Il percorso di una persona trans è spesso rappresentato come step mirati a ottenere tutte le caratteristiche di una persona cis per vivere finalmente una vita a proprio agio con il corpo e con la società. Ciò non toglie che tutta l’esperienza e l’aspetto che può essere definito “pre-transizione” debbano essere descritti completamente in chiave negativa dove la vita è limitata dal peso della disforia di genere. 

Personalmente anche io ero soffocato da questo enorme sentimento di inadeguatezza sia a livello di aspetto fisico sia a livello sociale. Da quando ho approfondito veramente la questione, mi sono sentito sempre di più a mio agio: sono certo che amerò ancora di più il mio corpo una volta avviata la terapia ormonale ma, nel mentre, voglio imparare comunque ad apprezzare ciò che ho e che sono anche in questo momento della mia vita, non sentendomi sbagliato o addirittura ‘non abbastanza trans’.

Non esiste nessun corpo transgender e non, che è valido soltanto se rispetta certi requisiti. Per questo adesso, spesso preferisco prendere le distanze da spiegazioni semplici, create proprio per la società eterocis; definizioni che mi vedono come “nato nel corpo sbagliato”. Non credo che il mio corpo sia sbagliato: piuttosto, penso che stia vivendo un percorso unico rispetto agli altri.

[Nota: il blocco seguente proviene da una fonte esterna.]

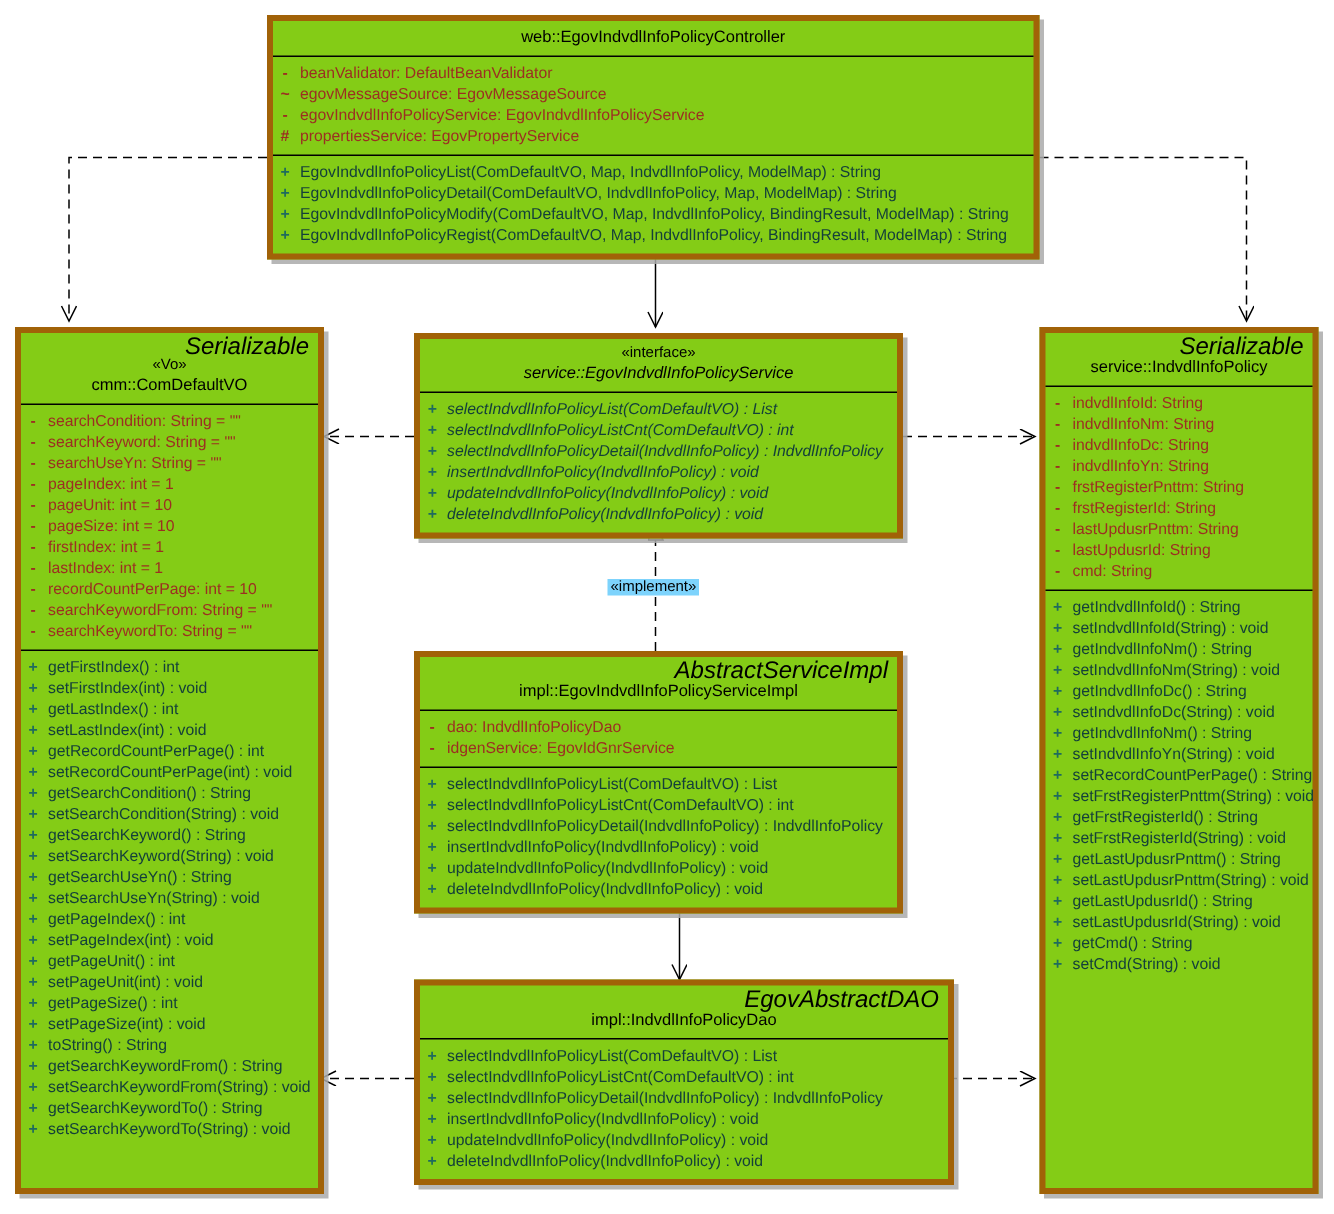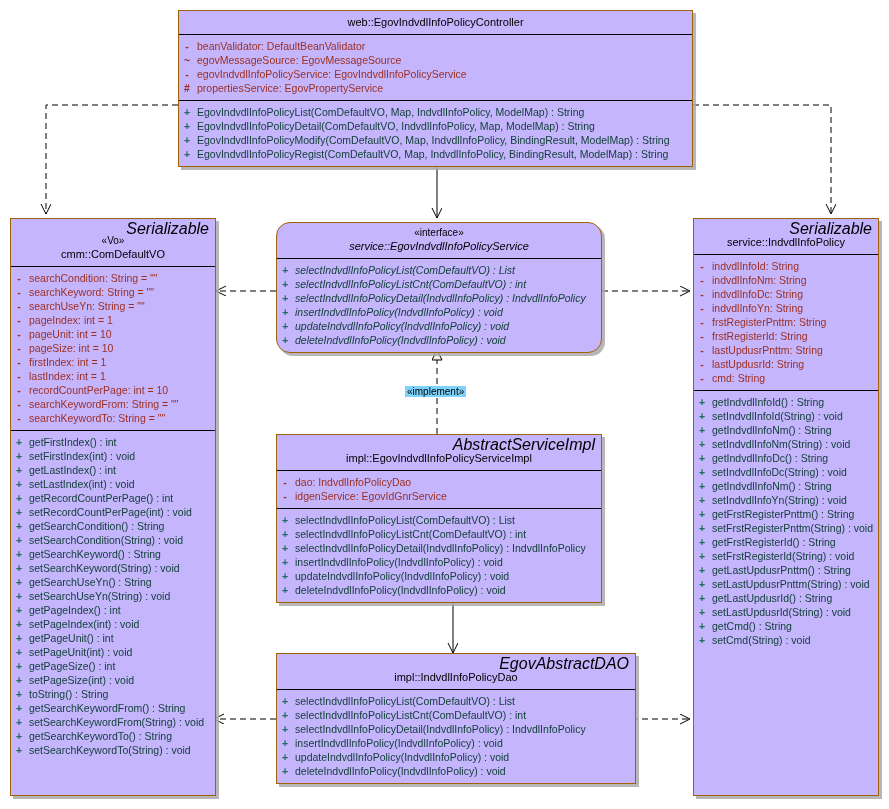--- a/index.html
+++ b/index.html
@@ -7,7 +7,7 @@
   #canvas{position:absolute;left:0;top:0;width:889px;height:809px;}
   svg.wires{position:absolute;left:0;top:0;width:889px;height:809px;pointer-events:none;}
 
-  .uml{position:absolute;background:#c4b5fd;border:1px solid #a16207;box-sizing:border-box;
+  .uml{position:absolute;background:#84cc16;border:4px solid #a16207;box-sizing:border-box;
        box-shadow:3px 3px 0 rgba(170,170,170,0.85);}
   .uml .hdr{padding:4px 6px 5px 6px;border-bottom:1px solid #000;text-align:center;}
   .uml .stereo{font-size:10px;color:#000;line-height:12px;}

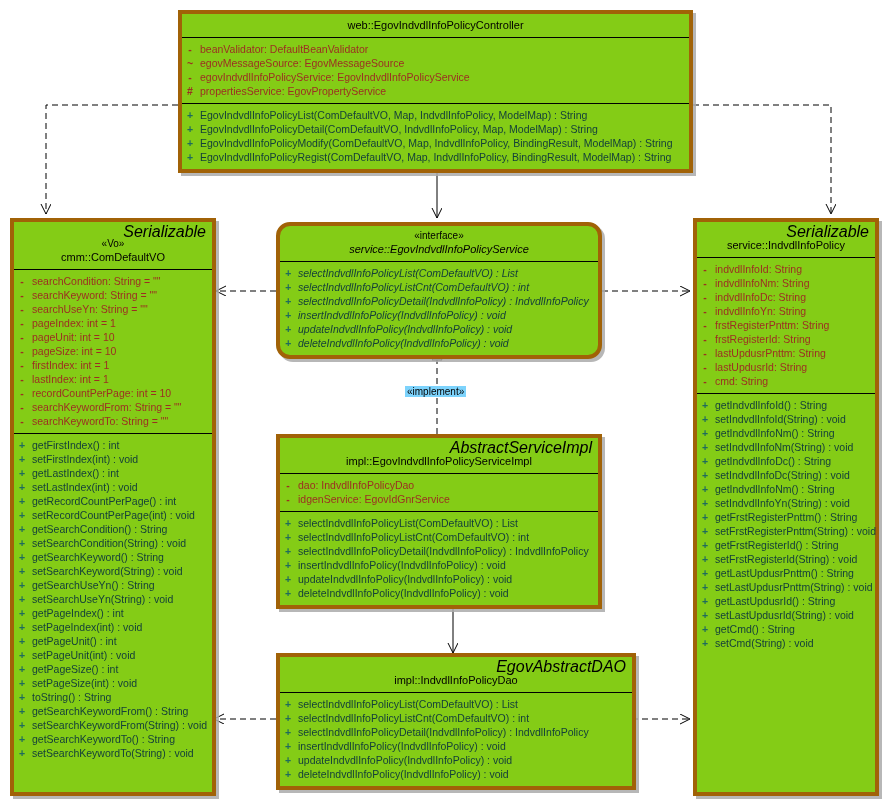--- a/index.html
+++ b/index.html
@@ -272,7 +272,7 @@
       </div>
   </div>
 
-  <div class="uml" id="cls-service" style="left:276px;top:222px;width:326px;border-radius:14px;">
+  <div class="uml" id="cls-service" style="left:276px;top:222px;width:326px;">
     <div class="hdr">
       <div class="stereo">«interface»</div>
       <div class="cname ital">service::EgovIndvdlInfoPolicyService</div>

Oggi, dopo un processo di maturazione interiore, cerco di abbracciare la mia identità senza rinunce e senza adottare modelli che non rispecchino veramente chi sono. Accetto il mio percorso unico, consapevole che la diversità delle esperienze transgender va al di là di definizioni limitanti. In questo modo, posso finalmente sentirmi a mio agio nella mia autenticità, abbracciando la mia esperienza speciale.